A Ferrara e provincia è sempre più difficile organizzare le sagre
Spese elevate e permessi, ma c’è chi riesce ancora a tenere i prezzi bassi
Ferrara Dopo le ultime vicende che riguardano le sagre, e visto anche l’aumento dei costi delle materie prime e delle utenze oltre ai vari adempimenti burocratici con annesse spese, sono in molti a segnalare che andare a queste manifestazioni - che da decenni caratterizzano le estati ferraresi - non è più vantaggioso come lo era nell’epoca pre Covid. Le sagre hanno cercato di tagliare i costi limando sulle spese e soprattutto tagliando gli spettacoli (non tutte: ultimo esempio la Sagra della rana di Chiesanuova in calendario dal 25 al 30 luglio, che agli spettacoli non ha inteso rinunciare).
«Le spese sono troppo elevate e poi ci sono tutti i permessi che servono e i relativi costi. È un caos e più di tanto i prezzi non si possono aumentare», dice ad esempio Cesare Bergamini, presidente della Pro Loco di Madonna Boschi, che da decenni organizza la Sagra della salama da sugo, un prodotto tipico del territorio.
«Noi come Pro Civitate, che organizza la Sagra del cappelletto ferrarese a Vigarano Pieve – ci spiega invece Davide Gardenghi –, riusciamo ancora a contenere i costi. Un piatto di cappelletti al di sotto dei 10 euro, così come la grigliata di carne mista e una bottiglia di vino, Cantina Mattarelli, a 7 euro. Il tempo dirà chi ha ragione».
«È un problema reale – dicono invece dalla Pro Loco di Pontelagoscuro – e a tutto questo si aggiunge la Siae. Appena partono un paio di note sono subito 150 euro che occorre sborsare».

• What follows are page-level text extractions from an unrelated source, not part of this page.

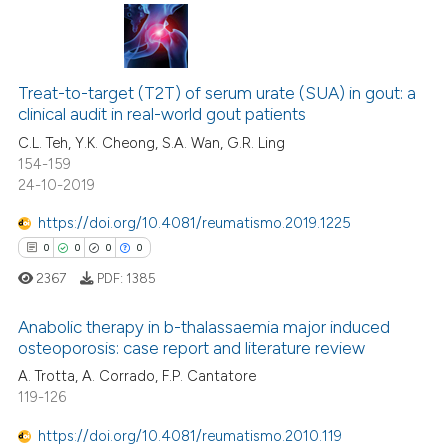
ssification describing whether
supports, mentions, or contrasts
 how this article has been
 cited claim, and a label
0
Citing Publications
ed at
scite.ai
icating in which section the
0
Supporting
Treat-to-target (T2T) of serum urate (SUA) in gout: a
ation was made.
clinical audit in real-world gout patients
te shows how a scientific paper
0
Mentioning
 been cited by providing the
C.L. Teh, Y.K. Cheong, S.A. Wan, G.R. Ling
0
Contrasting
154-159
text of the citation, a
24-10-2019
ssification describing whether
supports, mentions, or contrasts
https://doi.org/10.4081/reumatismo.2019.1225
 cited claim, and a label
0
0
0
0
 how this article has been
icating in which section the
ed at
scite.ai
2367
PDF:
1385
ation was made.
te shows how a scientific paper
Anabolic therapy in b-thalassaemia major induced
osteoporosis: case report and literature review
 been cited by providing the
0
Citing Publications
A. Trotta, A. Corrado, F.P. Cantatore
text of the citation, a
119-126
ssification describing whether
0
Supporting
supports, mentions, or contrasts
0
Mentioning
https://doi.org/10.4081/reumatismo.2010.119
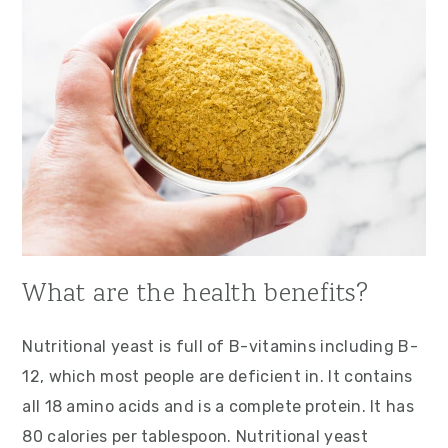
What are the health benefits?
Nutritional yeast is full of B-vitamins including B-
12, which most people are deficient in. It contains
all 18 amino acids and is a complete protein. It has
80 calories per tablespoon. Nutritional yeast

Stefano, che fino a due anni fa faceva parte del gruppo che organizza la Sagra della zucca, il cui stand è curato dalla Polisportiva Capitello mentre l’organizzazione è a cura di un gruppo di privati con l’appoggio dell’amministrazione comunale e della Pro Loco di Codigoro, spiega come «talvolta capita anche che non tutto sia in regola e questo causa problemi a chi invece si attiene a tutte le regole».

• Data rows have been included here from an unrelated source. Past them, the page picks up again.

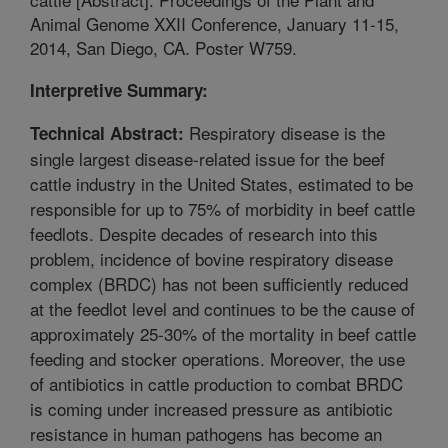
Animal Genome XXII Conference, January 11-15,
2014, San Diego, CA. Poster W759.
Interpretive Summary:
Respiratory disease is the
Technical Abstract:
single largest disease-related issue for the beef
cattle industry in the United States, estimated to be
responsible for up to 75% of morbidity in beef cattle
feedlots. Despite decades of research into this
problem, incidence of bovine respiratory disease
complex (BRDC) has not been sufficiently reduced
at the feedlot level and continues to be the cause of
approximately 25-30% of the mortality in beef cattle
feeding and stocker operations. Moreover, the use
of antibiotics in cattle production to combat BRDC
is coming under increased pressure as antibiotic
resistance in human pathogens has become an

In pratica, una sorta di ginepraio cui probabilmente bisognerebbe mettere mano. Anche le sagre dovrebbero essere di qualità e promuovere i prodotti tipici della zona. A Ferrara e provincia vi sono le cosiddette “diciassette perle”. Abbiamo di tutto: dal pesce (anguille, cozze e vongole) alla carne (salami, salamine, cotechini e bondiole e pollame), dalla zucca al tartufo, dalle carote (anche se una sagra dedicata a questo ortaggio finora non c’è) alle patate, dagli asparagi ai piselli, dai cocomeri ai meloni, dalle fragole alle pere, alle mele, dal riso dall’aglio e allora puntare su questi prodotti e magari non su altre sagre di importazione, solo perché fanno tendenza. La qualità paga sempre e puntando su questo si diventerà certamente più competitivi. Lo scopo primario andando a una sagra è quello di sostenere la squadra di calcio, la parrocchia o associazioni varie per le proprie attività.